Rafale pour l’Égypte : un succès du “Tuez français”

05 Mai 2021

La dernière opération commerciale du ministère de la Défense, un nouveau contrat à près de 4 milliards d’euros signé par l’Égypte du dictateur al-Sissi pour la fourniture par Dassault Aviation de trente Rafale supplémentaires, aura fait au moins trois heureux.

Le maréchal Sissi se montre un des grands pourvoyeurs de l’armée de l’air égyptienne en avions de guerre, depuis l’époque révolue des Mirage. La ministre Parly, elle, se réjouit de ce qu’elle voit comme un « partenariat stratégique et militaire entre la France et l’Égypte, et un nouveau succès à l’export pour la France et son industrie de défense ». Enfin, Dassault Aviation remplit son carnet de commandes pour trois ans et empoche 3,75 milliards d’euros, ses collègues MBDA et Safran Electronics & Defense obtenant pour leur part une commande à 200 millions.

Déjà à la tête de 24 autres Rafale financés par l’Arabie saoudite, le régime égyptien pourra cette fois compter sur un prêt sur dix ans de quatre grandes banques, le Crédit agricole, la Société générale, BNP Paribas et le CIC, garanti à 85 % par l’État français. Autrement dit, ce sont en dernier ressort les finances de l’État français qui supporteront ce trou de quelques milliards, avant de le faire payer par de nouvelles dégradations dans les services publics ou le versement des pensions.
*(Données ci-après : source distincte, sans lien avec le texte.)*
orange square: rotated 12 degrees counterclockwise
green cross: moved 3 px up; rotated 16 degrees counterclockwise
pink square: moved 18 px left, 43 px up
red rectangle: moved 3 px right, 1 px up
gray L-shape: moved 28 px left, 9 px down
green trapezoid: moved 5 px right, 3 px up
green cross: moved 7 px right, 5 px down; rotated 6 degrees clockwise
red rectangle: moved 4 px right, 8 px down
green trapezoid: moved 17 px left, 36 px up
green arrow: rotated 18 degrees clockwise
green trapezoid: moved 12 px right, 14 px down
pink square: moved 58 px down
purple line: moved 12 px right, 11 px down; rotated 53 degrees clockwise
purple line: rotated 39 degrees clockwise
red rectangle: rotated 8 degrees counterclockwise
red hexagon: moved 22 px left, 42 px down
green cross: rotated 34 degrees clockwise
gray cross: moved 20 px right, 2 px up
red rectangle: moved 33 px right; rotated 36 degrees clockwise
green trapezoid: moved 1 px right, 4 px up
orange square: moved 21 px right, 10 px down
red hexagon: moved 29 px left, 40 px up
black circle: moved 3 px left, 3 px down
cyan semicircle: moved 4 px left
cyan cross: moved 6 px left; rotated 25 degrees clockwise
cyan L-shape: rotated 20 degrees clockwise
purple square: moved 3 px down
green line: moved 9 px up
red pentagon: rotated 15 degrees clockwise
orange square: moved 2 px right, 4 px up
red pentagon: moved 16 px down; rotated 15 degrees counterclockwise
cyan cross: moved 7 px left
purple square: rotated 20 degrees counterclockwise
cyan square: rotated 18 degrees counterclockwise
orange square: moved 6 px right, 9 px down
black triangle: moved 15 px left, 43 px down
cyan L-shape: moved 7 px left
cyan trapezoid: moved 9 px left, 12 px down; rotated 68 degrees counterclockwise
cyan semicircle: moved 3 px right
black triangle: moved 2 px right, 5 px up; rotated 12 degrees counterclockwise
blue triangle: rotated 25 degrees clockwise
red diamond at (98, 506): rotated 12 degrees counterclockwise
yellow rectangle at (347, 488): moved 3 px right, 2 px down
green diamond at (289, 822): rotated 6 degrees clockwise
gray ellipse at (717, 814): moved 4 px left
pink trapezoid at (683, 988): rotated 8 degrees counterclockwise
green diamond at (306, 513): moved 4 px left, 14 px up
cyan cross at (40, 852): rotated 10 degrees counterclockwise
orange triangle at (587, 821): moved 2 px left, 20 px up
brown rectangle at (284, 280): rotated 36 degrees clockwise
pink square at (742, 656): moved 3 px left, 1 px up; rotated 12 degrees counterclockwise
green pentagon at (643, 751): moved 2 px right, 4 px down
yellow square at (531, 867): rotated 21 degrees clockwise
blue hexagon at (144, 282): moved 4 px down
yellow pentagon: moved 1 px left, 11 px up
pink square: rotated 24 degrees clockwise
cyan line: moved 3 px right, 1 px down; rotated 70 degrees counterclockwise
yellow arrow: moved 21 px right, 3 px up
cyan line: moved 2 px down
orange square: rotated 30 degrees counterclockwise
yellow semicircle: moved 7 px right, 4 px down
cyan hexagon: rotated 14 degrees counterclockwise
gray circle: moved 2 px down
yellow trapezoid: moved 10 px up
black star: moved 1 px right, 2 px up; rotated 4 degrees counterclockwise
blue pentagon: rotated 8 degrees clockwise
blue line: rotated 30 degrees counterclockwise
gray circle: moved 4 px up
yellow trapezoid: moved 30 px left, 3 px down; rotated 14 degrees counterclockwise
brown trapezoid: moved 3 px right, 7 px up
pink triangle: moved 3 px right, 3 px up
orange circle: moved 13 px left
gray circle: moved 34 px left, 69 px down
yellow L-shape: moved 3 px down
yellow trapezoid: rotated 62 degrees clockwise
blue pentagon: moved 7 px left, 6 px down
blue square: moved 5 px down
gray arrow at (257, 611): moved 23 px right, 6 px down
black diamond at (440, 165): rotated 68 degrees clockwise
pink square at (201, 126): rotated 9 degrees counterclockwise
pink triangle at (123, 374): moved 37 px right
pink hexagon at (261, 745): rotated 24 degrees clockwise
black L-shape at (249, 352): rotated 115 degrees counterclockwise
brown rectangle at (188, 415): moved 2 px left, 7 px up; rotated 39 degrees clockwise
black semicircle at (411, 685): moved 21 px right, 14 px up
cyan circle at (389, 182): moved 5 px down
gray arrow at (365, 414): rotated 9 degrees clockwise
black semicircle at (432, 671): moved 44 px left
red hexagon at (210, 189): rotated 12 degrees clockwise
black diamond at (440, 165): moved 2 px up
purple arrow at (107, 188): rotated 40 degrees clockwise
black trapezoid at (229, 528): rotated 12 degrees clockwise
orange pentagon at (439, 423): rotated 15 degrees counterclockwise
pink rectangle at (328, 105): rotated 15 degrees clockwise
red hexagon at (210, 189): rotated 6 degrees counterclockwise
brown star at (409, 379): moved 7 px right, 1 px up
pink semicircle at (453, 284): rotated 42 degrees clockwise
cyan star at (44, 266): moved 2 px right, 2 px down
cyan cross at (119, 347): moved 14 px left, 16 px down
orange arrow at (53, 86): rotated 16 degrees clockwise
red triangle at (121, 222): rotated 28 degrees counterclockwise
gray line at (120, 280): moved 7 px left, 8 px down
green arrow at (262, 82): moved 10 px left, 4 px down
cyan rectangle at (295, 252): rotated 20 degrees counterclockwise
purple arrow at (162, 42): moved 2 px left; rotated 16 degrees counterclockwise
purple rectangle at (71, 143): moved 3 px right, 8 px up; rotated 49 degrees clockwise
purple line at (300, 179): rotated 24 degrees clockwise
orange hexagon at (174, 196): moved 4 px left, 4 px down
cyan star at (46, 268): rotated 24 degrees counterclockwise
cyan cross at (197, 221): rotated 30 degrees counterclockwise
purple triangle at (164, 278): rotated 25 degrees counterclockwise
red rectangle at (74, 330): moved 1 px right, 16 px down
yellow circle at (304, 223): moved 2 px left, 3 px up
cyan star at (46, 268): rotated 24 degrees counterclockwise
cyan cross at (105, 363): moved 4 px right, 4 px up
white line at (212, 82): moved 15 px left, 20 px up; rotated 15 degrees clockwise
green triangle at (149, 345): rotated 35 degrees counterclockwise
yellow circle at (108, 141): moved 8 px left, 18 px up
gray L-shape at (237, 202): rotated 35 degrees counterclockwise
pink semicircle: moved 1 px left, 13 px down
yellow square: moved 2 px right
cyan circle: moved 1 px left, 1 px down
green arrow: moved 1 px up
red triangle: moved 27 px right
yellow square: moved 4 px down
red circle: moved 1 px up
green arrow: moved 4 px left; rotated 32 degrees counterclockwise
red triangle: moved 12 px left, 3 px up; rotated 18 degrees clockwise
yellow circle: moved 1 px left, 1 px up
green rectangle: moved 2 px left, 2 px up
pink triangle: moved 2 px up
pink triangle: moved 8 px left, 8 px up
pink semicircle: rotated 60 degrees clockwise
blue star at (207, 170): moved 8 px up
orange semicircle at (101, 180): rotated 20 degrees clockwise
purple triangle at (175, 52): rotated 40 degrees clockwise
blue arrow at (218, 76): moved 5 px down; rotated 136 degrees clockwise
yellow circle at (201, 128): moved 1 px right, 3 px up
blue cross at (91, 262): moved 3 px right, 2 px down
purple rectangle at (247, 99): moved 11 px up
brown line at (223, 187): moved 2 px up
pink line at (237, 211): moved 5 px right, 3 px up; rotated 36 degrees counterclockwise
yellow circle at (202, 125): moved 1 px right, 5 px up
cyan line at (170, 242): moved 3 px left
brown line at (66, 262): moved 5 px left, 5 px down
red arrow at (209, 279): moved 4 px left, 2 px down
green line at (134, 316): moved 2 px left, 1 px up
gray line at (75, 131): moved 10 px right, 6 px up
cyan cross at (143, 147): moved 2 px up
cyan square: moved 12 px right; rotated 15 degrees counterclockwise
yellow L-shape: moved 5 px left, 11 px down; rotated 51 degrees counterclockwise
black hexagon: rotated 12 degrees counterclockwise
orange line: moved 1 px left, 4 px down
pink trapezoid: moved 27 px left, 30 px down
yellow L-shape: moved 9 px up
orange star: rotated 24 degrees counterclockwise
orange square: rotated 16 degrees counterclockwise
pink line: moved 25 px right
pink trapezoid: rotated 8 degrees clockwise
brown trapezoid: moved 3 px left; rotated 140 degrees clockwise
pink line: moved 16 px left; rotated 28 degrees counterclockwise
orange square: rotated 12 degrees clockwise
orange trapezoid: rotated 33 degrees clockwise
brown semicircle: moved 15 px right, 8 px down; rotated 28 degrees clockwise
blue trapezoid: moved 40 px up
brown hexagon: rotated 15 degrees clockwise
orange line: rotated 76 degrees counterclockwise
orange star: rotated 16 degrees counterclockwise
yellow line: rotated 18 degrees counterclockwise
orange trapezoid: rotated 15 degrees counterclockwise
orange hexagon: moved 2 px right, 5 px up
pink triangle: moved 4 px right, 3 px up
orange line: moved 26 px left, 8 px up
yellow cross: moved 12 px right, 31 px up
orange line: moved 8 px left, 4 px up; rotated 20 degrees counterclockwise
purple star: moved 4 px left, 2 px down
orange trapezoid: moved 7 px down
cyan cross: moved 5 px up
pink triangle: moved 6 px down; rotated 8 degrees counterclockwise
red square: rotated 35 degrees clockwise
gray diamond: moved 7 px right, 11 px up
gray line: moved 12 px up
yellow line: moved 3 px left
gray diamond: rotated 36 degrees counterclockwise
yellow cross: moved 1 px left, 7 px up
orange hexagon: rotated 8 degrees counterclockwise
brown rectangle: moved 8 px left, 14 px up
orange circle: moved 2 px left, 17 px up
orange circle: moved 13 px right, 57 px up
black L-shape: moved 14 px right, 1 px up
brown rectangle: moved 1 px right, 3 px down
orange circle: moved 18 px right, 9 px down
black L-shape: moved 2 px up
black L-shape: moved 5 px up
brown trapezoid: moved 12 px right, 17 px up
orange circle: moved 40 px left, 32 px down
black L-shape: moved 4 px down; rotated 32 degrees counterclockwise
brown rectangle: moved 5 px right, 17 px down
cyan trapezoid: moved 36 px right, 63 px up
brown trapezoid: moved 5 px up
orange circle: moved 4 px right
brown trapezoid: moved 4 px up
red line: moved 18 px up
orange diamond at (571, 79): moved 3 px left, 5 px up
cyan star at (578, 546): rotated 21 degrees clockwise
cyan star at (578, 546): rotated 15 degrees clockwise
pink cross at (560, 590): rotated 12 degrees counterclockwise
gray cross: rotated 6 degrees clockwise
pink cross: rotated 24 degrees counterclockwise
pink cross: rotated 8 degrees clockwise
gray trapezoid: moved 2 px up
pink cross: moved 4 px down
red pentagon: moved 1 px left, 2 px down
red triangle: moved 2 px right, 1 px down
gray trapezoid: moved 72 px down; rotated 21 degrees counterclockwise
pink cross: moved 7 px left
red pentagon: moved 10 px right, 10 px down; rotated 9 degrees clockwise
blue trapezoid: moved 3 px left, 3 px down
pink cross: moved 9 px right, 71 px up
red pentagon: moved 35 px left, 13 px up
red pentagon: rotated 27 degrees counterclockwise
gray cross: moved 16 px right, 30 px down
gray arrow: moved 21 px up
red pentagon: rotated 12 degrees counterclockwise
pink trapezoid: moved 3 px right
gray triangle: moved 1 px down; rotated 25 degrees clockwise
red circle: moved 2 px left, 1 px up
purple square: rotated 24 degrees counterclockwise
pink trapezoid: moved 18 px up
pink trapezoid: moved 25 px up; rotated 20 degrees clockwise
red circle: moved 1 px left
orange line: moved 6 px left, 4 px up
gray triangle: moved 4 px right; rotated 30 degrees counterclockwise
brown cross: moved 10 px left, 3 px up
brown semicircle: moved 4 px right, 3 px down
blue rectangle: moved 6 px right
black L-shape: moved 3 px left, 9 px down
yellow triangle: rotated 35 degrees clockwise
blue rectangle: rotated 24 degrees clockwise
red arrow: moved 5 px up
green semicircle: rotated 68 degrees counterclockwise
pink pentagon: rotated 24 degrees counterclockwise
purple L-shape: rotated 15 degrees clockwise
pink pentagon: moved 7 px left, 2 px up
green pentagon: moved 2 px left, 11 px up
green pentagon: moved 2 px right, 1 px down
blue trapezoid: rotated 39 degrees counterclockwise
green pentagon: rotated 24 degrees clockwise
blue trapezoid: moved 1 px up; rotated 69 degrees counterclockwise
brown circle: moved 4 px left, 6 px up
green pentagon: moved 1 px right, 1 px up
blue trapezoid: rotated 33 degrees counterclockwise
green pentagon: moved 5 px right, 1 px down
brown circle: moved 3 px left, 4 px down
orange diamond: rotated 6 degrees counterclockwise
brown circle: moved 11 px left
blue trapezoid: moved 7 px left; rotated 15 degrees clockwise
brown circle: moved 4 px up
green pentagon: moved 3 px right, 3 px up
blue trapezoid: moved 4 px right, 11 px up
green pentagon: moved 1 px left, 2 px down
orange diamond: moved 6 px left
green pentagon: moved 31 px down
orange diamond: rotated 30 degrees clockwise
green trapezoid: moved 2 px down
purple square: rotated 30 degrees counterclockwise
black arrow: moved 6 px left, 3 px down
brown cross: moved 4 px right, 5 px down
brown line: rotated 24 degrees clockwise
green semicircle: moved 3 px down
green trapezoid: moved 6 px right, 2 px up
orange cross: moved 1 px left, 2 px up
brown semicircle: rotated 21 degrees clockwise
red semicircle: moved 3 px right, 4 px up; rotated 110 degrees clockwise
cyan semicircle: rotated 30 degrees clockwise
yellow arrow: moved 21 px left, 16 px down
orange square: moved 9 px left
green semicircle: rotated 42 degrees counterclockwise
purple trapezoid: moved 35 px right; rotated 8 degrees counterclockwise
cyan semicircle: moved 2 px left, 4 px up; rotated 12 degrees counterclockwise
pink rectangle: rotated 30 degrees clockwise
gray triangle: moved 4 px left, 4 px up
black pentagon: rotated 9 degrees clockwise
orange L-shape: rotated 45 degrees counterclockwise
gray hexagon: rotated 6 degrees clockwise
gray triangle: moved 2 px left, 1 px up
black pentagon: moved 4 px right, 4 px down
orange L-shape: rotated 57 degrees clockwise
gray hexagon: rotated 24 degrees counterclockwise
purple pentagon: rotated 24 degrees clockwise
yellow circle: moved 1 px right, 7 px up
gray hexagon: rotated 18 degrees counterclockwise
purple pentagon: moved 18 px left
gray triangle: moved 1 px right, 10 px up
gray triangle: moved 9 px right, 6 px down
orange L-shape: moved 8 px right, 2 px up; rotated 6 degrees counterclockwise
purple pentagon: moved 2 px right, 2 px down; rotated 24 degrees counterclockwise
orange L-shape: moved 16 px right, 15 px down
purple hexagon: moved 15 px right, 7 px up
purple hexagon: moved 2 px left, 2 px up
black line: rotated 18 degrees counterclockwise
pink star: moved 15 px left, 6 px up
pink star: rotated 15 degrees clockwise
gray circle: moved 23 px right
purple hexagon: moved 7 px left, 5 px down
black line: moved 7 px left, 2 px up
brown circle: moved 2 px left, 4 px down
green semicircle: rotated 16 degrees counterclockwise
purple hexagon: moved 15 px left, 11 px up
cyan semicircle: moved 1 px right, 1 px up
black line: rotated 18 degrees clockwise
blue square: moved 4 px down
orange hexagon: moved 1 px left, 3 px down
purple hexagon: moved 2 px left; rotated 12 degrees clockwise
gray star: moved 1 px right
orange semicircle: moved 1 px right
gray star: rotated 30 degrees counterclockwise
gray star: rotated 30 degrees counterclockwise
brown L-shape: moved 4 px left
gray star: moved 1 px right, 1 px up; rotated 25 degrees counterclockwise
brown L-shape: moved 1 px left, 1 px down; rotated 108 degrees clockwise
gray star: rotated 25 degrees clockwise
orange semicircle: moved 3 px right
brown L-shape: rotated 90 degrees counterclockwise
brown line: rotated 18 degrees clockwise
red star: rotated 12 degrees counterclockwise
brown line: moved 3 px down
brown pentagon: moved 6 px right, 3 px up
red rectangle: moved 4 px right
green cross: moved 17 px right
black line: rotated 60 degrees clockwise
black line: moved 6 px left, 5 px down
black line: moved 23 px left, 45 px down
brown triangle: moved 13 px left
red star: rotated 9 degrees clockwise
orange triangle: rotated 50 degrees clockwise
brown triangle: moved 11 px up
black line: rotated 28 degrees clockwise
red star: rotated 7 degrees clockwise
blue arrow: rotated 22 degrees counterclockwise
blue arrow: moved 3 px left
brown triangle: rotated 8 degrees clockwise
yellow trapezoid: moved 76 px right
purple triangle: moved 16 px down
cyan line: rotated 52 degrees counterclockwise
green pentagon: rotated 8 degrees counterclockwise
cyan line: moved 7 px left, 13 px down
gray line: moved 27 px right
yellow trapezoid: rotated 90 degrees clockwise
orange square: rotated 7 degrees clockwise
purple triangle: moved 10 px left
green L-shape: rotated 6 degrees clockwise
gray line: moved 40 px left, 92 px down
Préparée par une visite de Macron au Caire en janvier 2019, la négociation avait connu un léger froid lorsque le président français avait timidement fait allusion au respect des droits de l’homme. Le nuage avait été chassé par la remise de la grand-croix de la Légion d’honneur à Sissi en décembre 2020. Puis, il y a quelques semaines, une visite officielle du directeur de la DGSE avait scellé les bonnes relations et le rôle que l’impérialisme français attend de l’Égypte de Sissi dans la région.

Dans un tel marché, où les calculs stratégiques des puissances impérialistes s’additionnent aux intérêts des capitalistes de l’armement, ni la vie des populations ni celle des opposants emprisonnés et torturés par Sissi ne pèsent bien lourd.